12.3.5.6. Respond to Reports of Misuse

Students have the option to report contributions that they find inappropriate. Moderators, community TAs, and admins can check for messages that have been flagged in this way and edit or delete them as needed.

  1. View the live version of your course and click Discussion at the top of the page.
  2. In the list of posts on the left side of the page, use the filter drop-down list (set to Show all by default) to select Flagged.
  3. Review listed posts. A post is listed if it or any of its responses or comments has been reported. The reported contribution includes a Reported identifier.
  4. Edit or delete the post, response, or comment. Alternatively, remove the flag: click the “More” icon and then Unreport.

12.3.5.7. Block Users

For a student who continues to misuse the course discussions, you can unenroll the student from the course. See Unenroll Students from a Course. If the enrollment period for the course is over, the student cannot re-enroll.

12.3.6. Close Discussions

You can close the discussions for your course so that students cannot add messages. Course discussions can be closed temporarily, such as during an exam period, or permanently, such as when a course ends.

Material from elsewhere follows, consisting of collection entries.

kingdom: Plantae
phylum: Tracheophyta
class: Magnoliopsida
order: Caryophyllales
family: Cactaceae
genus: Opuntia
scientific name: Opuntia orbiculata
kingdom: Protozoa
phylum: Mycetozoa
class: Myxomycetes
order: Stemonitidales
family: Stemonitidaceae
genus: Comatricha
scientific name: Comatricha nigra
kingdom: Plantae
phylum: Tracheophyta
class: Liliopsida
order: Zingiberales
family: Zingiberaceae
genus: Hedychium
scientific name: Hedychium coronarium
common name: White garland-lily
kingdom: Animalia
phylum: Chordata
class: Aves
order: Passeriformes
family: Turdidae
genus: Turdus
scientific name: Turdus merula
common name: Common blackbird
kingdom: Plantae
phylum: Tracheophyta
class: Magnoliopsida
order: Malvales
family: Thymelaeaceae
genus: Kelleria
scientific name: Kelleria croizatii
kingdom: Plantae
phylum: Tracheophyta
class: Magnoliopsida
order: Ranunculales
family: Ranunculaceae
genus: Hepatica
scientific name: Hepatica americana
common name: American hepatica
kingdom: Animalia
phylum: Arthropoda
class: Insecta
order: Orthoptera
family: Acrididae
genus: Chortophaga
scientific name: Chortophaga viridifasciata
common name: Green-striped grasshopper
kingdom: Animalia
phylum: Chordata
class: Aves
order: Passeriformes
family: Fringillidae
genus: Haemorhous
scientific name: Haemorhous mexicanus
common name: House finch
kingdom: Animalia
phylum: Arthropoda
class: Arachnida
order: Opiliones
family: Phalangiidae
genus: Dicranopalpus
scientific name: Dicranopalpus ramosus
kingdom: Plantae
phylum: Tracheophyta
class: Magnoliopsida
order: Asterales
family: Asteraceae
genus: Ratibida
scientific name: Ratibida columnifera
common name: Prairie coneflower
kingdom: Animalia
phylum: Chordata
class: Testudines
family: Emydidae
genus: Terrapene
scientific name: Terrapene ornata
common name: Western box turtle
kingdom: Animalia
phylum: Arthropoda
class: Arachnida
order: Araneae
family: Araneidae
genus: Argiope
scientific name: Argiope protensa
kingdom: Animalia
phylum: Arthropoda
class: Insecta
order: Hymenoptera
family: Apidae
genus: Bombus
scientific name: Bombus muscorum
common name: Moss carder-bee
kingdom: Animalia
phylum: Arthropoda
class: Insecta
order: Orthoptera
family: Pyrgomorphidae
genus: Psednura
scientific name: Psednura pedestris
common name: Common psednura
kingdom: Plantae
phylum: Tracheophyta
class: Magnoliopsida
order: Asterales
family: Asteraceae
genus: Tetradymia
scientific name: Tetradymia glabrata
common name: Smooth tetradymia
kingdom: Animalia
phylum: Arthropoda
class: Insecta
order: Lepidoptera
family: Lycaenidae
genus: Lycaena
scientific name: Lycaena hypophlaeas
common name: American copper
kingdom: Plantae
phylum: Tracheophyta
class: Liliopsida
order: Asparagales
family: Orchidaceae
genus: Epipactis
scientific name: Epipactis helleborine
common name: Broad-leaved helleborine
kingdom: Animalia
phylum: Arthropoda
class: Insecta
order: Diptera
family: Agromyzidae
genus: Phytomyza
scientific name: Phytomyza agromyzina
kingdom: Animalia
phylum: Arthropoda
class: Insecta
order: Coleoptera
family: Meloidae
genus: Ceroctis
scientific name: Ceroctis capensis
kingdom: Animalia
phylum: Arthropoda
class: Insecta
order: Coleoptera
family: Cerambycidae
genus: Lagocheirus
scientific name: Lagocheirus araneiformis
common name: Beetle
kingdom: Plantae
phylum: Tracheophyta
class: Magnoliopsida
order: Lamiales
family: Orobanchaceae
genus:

When you close the discussions for a course, all of the discussion topics in course units and all of the course-wide topics are affected.

  • Existing discussion contributions remain available for review.
  • Students cannot add posts, respond to posts, or comment on responses. However, students can continue to vote on existing threads, follow threads, or report messages for misuse.
  • Course Staff, Instructors, Discussion Admins, Discussion Moderators, and Discussion Community TAs are not affected when you close the discussions for a course. Users with these roles can continue to add to discussions.

Note

To make sure your students understand why they cannot add to discussions, you can add the dates that discussions are closed to the Course Info page and post them to a General discussion.

12.3.6.1. Start-End Date Format Specification

To close course discussions, you supply a start date and time and an end date and time in Studio. You enter the values in this format:

["YYYY-MM-DDTHH:MM", "YYYY-MM-DDTHH:MM"]

where:

  • The dates and times that you enter are in the Universal Coordinated (UTC) time zone, not in your local time zone.
  • You enter an actual letter T between the numeric date and time values.
  • The first date and time indicate when you want course discussions to close.
  • The second date and time indicate when you want course discussions to reopen.
  • If you do not want the discussions to reopen, enter a date that is far in the future.
  • Quotation marks enclose each date-time value.
  • A comma and a space separate the start date-time from the end date-time.
  • Square brackets enclose the start-end value pair.
  • You can supply more than one complete start and end value pair. A comma and a space separate each pair.

For example, to close course discussions temporarily for a final exam period in July, and then permanently on 9 August 2014, you enter:

["2014-07-22T08:00", "2014-07-25T18:00"], ["2014-08-09T00:00", "2099-08-09T00:00"]

You enter these values between an additional pair of square brackets which are supplied for you in Studio.

12.3.6.2. Define When Discussions Are Closed

To define when discussions are closed to new contributions and when they reopen:

  1. Open your course in Studio.

  2. Select Settings, then Advanced Settings.

  3. Scroll down to the Discussion Blackout Dates policy key.

  4. In the field for the value, place your cursor between the supplied square brackets. Use the required date format specification to enter the start and end dates for each time period during which you want discussions to be closed.

    When you enter the dates and times from the example above, the value field looks like this:

    Policy value of [["2014-07-22T08:00", "2014-07-25T18:00"], ["2014-08-09T00:00", "2099-08-09T00:00"]]
  1. Click Save Changes.

    Studio reformats your entry to add line feeds and indentation, like this:

    Same policy value but with a line feed after each bracket and comma, and an indent before each date

For examples of email messages that you can send to let students know when the course discussions are closed (or open), see Example Messages to Students.